Like everything, it goes both ways. That’s why there are so many Malaysian workers in Singapore.
Especially with rising inflation, more Malaysians are expected to work here now.
More M’sians Might Be Coming to S’pore to Work in the Coming Months
As COVID-19 eases and Singaporean companies resume active hiring, many Malaysians are expected to come to Singapore to work.
Firstly, Malaysia’s high cost of living.
For us Singaporeans, when we cross the border to shop, we can simply divide the prices by three and pay that amount in SGD. This way, our couple thousand dollars a month salary can sustain us.
However, Malaysians make that same couple thousand dollars a month and still have to pay the sum (undivided by three).
In other words, they’re making Singapore’s numbers but paying Malaysia’s price. Evidently, it might be challenging to cope there, especially in pricier parts of the country like its capital Kuala Lumpur.
As such, they come over here to reap the advantageous exchange rate, which allows them to live more comfortably and have greater spending power.
Moving on, we have Singapore’s shortage of workers.
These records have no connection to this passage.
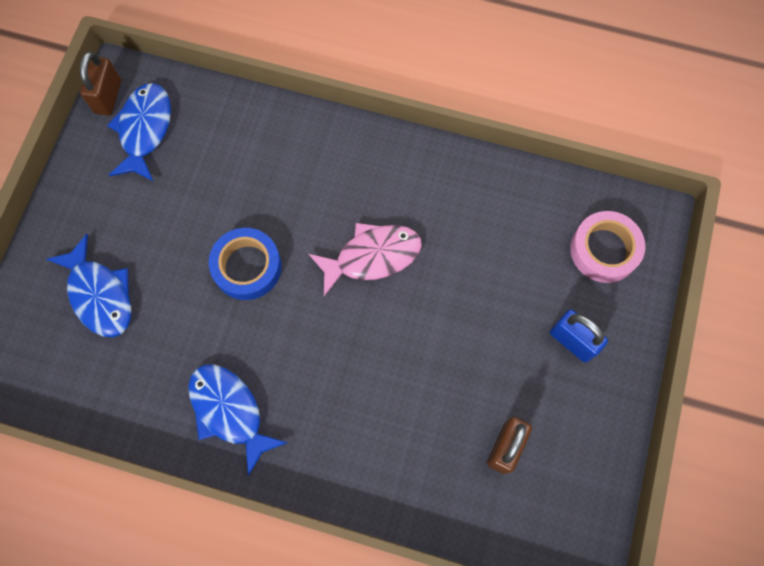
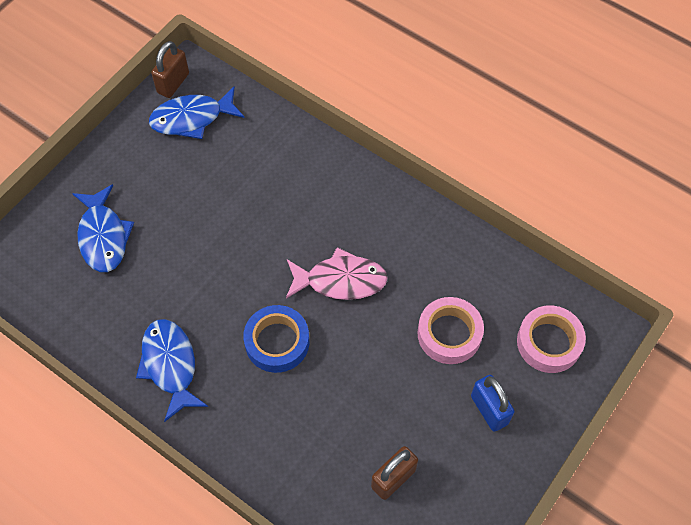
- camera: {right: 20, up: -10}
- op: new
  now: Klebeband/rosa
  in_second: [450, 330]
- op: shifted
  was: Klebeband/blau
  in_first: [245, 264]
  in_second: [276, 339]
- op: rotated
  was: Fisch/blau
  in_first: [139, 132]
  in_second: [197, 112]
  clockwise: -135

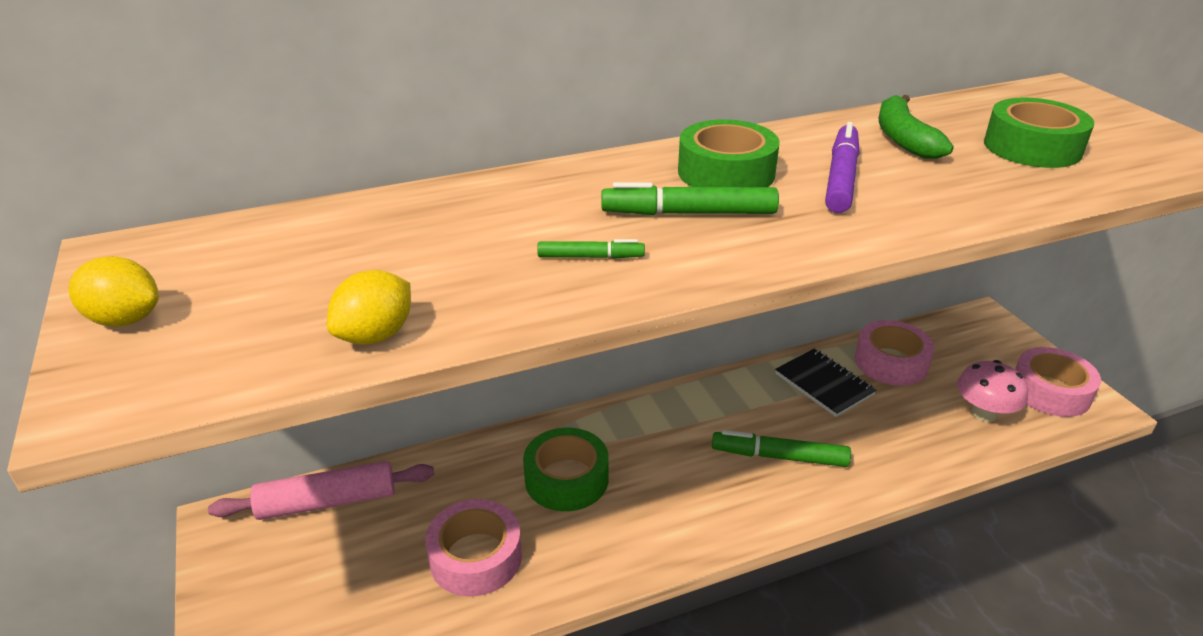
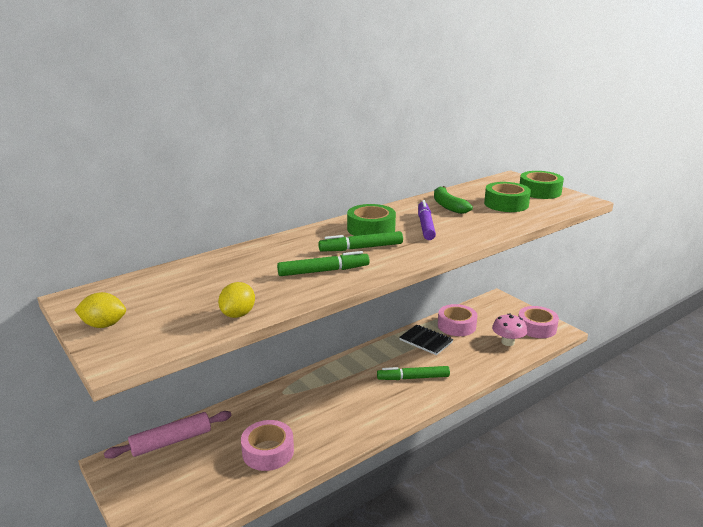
- camera: {right: -15, up: -10}
- op: shifted
  was: Klebeband/grün
  in_first: [566, 469]
  in_second: [542, 185]
- op: scaled
  was: Filzstift/grün
  in_first: [591, 249]
  in_second: [323, 263]
  ratio: 1.78

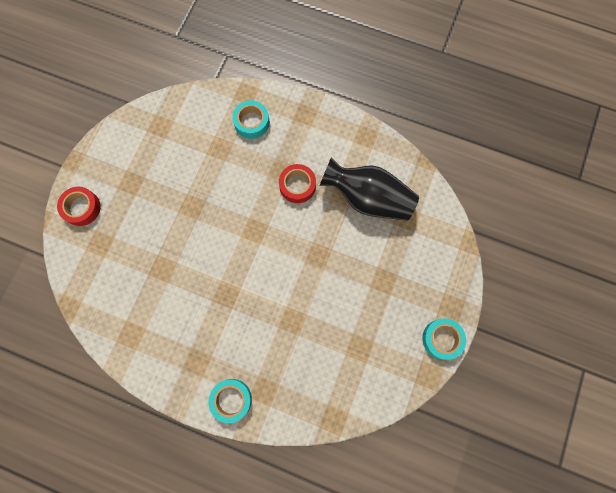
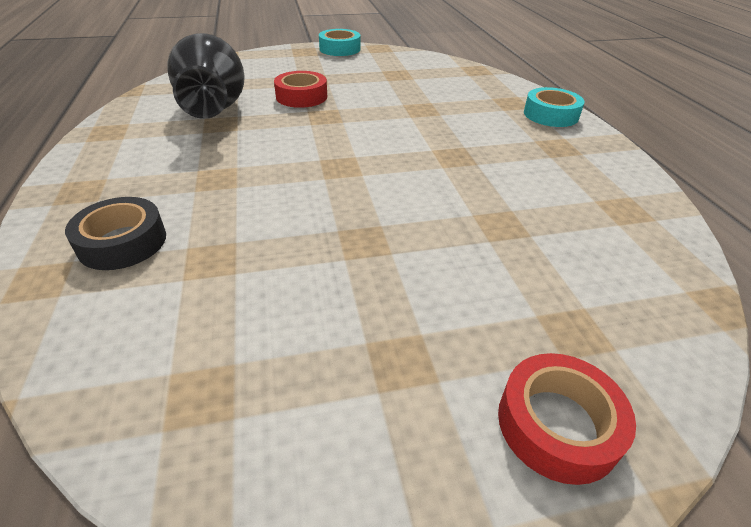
- camera: {right: -125, up: -35}
- op: shifted
  was: Klebeband/rot
  in_first: [297, 183]
  in_second: [300, 89]
- op: repainted
  was: Klebeband/türkis
  now: Klebeband/schwarz
  in_first: [251, 119]
  in_second: [115, 233]

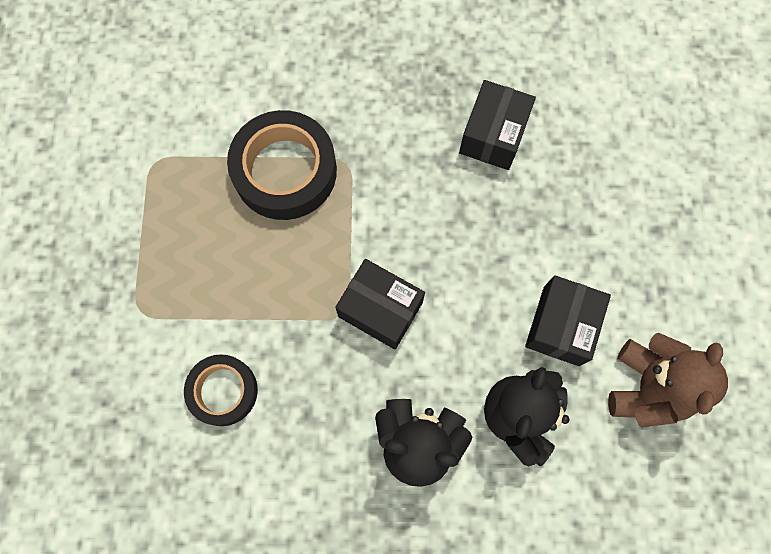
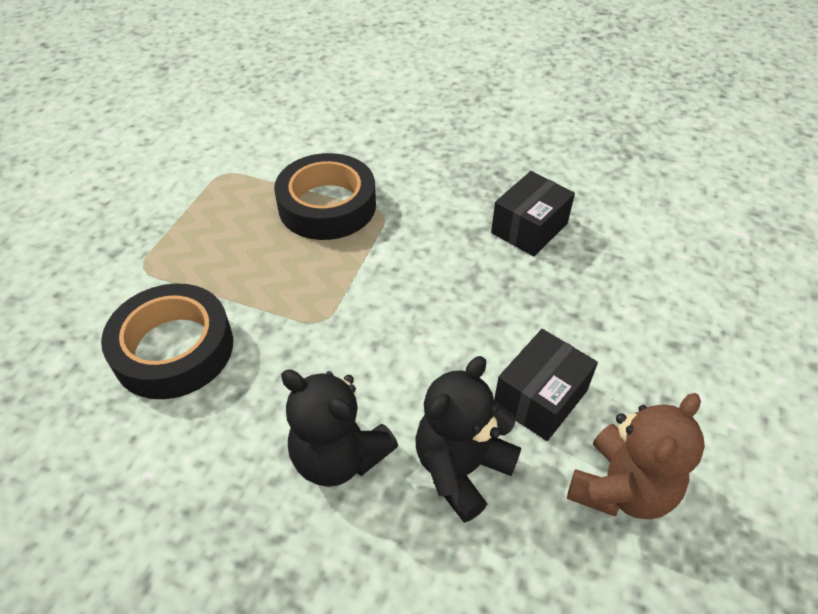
- camera: {right: 20, up: -25}
- op: gone
  was: Schachtel/schwarz
  in_first: [380, 304]
- op: scaled
  was: Klebeband/schwarz
  in_first: [221, 390]
  in_second: [167, 341]
  ratio: 1.64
Because Singapore is a small nation, we often lack manpower in certain industries. In turn, employers have to hire from other countries to fill gaps in the workplace.
This is where Malaysia comes in.
Due to the attractive rewards available to them, many are compelled to work here.
Finally, the nation’s economic instability is a pushing factor for citizens.
The country showed disunity in its political sentiments after last year’s elections. Because of the fragmentations, economic instability will follow.
Also, Malaysia is stuck in the middle-income trap. It is better off than neighbouring countries like Indonesia and the Philippines but worse off than Singapore.
Because of this, the higher-skilled workers from Malaysia and the other nations are going to Singapore to work while the rest stay put.
As a result of this vicious cycle, Malaysia’s workforce is underskilled and is unable to tide through this period of political instability, leading its workers to flee.
Putting Things Into Perspective
Let’s examine how much the pay difference is exactly.
According to The Straits Times’s interview with Johor Indian Muslim Entrepreneurs Association (Perusim), experienced roti canai makers are paid around RM264 (~S$80) daily for a regular 12-hour shift in Singapore.
In comparison, they make only around RM100 (~S$30) per day in Malaysia.
That’s almost a three-times difference.
Johor’s Labour Shortage
Speaking to The Straits Times, Johor South small and medium-sized enterprise adviser Teh Kee Sin said many Singaporeans avoid the “3D (dirty, dangerous, and difficult) jobs.”
In turn, many manufacturing companies in Singapore rely on foreign workers. In Malaysia, many would work in Johor before coming to Singapore eventually.
“Johor’s severe labour shortage has been going on for many years.”
This isn’t exclusive to only one industry; the driving industry is affected too.
No, not the F1 one, the lorry-driving one.
As always, the pay in Singapore is significantly higher than that in Johor. A driver in Singapore can earn around RM10,000 (S$3,000).
Imagine earning 10,000 SGD a month for just driving!
Employment Increase in Q3
In December 2022, the Ministry of Manpower (MOM) announced that 75,900 new jobs were created in the third quarter of 2022.
Of those 75,900, 71,000 were non-residents, with the largest employment increases in the manufacturing and construction industries.
For resident employment, the most significant increases were seen in the financial, info-comm, accommodation, and professional services sectors.
While that’s the case, we all know the tech sector saw many retrenchments and layoffs.
On the bright side, resident long-term unemployment rates decreased to the pre-COVID-19 average of 0.7%.